Laurence Ndong explique ce qui s’est passé à Nairobi, quand les parlementaires européens ont voulu mettre dans une résolution sur le Gabon l’exigence d’un recomptage. Il y avait peu d’espoir que cela passe. Elle présente ensuite la ‘gouvernance au Gabon’ : « la kleptocratie, le clientélisme, le népotisme, la déperdition des valeurs, la paupérisation de la population, l’éducation négligée, avec 18,5% de bacheliers en 2015 et 14,7% en 2016 ». Elle cite le chanteur camerounais Valséro parlant de « régime de conservation du pouvoir, d’immobilisme, de zombification, d’endoctrinement » quand le régime veut faire croire à la « population qu’elle ne peut rien faire ». Elle remarque que les églises contribuent aussi à rendre des gens passifs.
Séraphin Moundounga revient sur le thème de la conférence « quelles perspectives et quels acteurs (nationaux et internationaux) », en soulignant, comme il l’avait fait le 16 décembre à Paris, que « l’action internationale se déroule en appui des actions des gabonais », et « en fonction des évolutions ». Il rappelle avoir été victime de plusieurs tentatives d'assassinat début septembre, qui l’ont poussé à l’exil. Il explique son parcours, en évoquant les prisons et les crimes rituels. Il signale que des réformes, dont « la prescription après la majorité pour les viols », ont été bloquées. Surtout, il indique que « le code pénal protège les militaires des crimes », au travers d’une procédure inapplicable basée sur les 2 uniques « magistrats du 7e groupe », « sans différence entre siège et parquet ». Cette procédure permettaient que les crimes de la présidentielle de 2016 soient possibles.

• TRAVAIL DEMANDÉ:
1. Reproduisez le passage fourni en commençant à « Séraphin Moundounga revient » et en terminant à « 2016 soient possibles. », en substituant « Bruxelles » à « Paris ».
2. Répondez brièvement aux questions suivantes à l'aide du passage fourni :
(a) Quel pourcentage de bacheliers est indiqué pour l'année 2016 ?
(b) À quelle date et dans quelle ville Séraphin Moundounga avait-il déjà souligné le rôle d'appui de l'action internationale ?
(c) Quelle nationalité le passage attribue-t-il au chanteur Valséro ?
3. Indiquez si chacune des affirmations suivantes est conforme au passage fourni, en citant les mots qui permettent d'en décider :
(a) Laurence Ndong estime que les églises participent à la passivité de certaines personnes.
(b) Séraphin Moundounga a choisi l'exil sans avoir subi de menace.
(c) La proportion de bacheliers a augmenté entre 2015 et 2016.

• DOCUMENTS SOURCES:
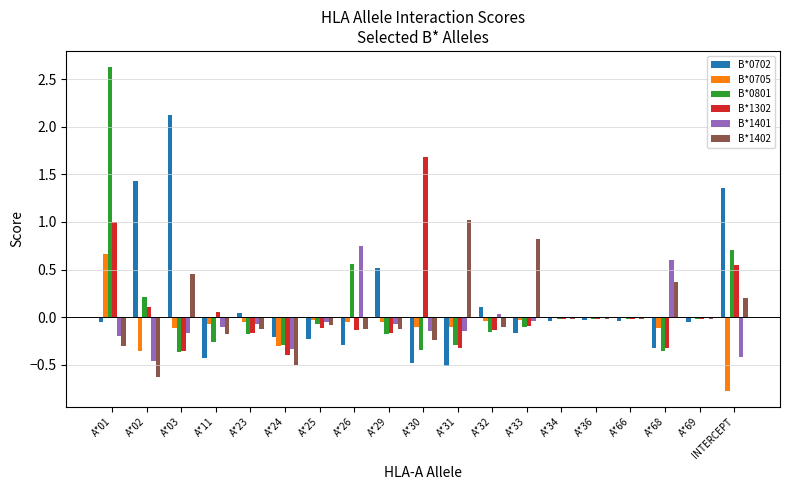

Is the value of B*0702 at A*34 greater than the value of B*1402 at A*33?

No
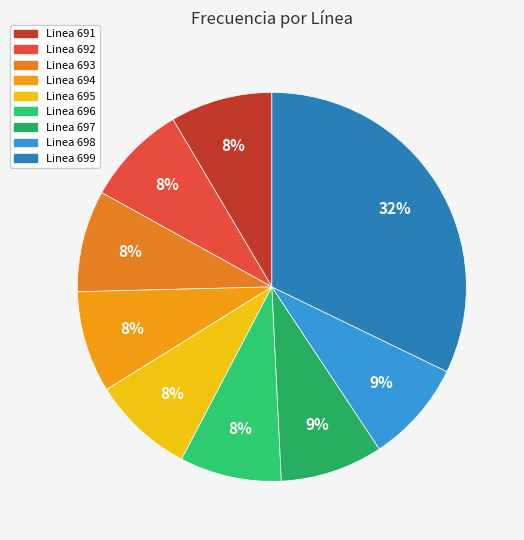

Count the number of slices in the pie.

9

• RÉPONSES PAR TÂCHE:
1.
Séraphin Moundounga revient sur le thème de la conférence « quelles perspectives et quels acteurs (nationaux et internationaux) », en soulignant, comme il l’avait fait le 16 décembre à Bruxelles, que « l’action internationale se déroule en appui des actions des gabonais », et « en fonction des évolutions ». Il rappelle avoir été victime de plusieurs tentatives d'assassinat début septembre, qui l’ont poussé à l’exil. Il explique son parcours, en évoquant les prisons et les crimes rituels. Il signale que des réformes, dont « la prescription après la majorité pour les viols », ont été bloquées. Surtout, il indique que « le code pénal protège les militaires des crimes », au travers d’une procédure inapplicable basée sur les 2 uniques « magistrats du 7e groupe », « sans différence entre siège et parquet ». Cette procédure permettaient que les crimes de la présidentielle de 2016 soient possibles.

2.
(a) 14,7 %.
(b) Le 16 décembre, à Paris.
(c) Camerounaise.

3.
(a) Oui : « les églises contribuent aussi à rendre des gens passifs ».
(b) Non : « victime de plusieurs tentatives d'assassinat début septembre, qui l’ont poussé à l’exil ».
(c) Non : « 18,5% de bacheliers en 2015 et 14,7% en 2016 ».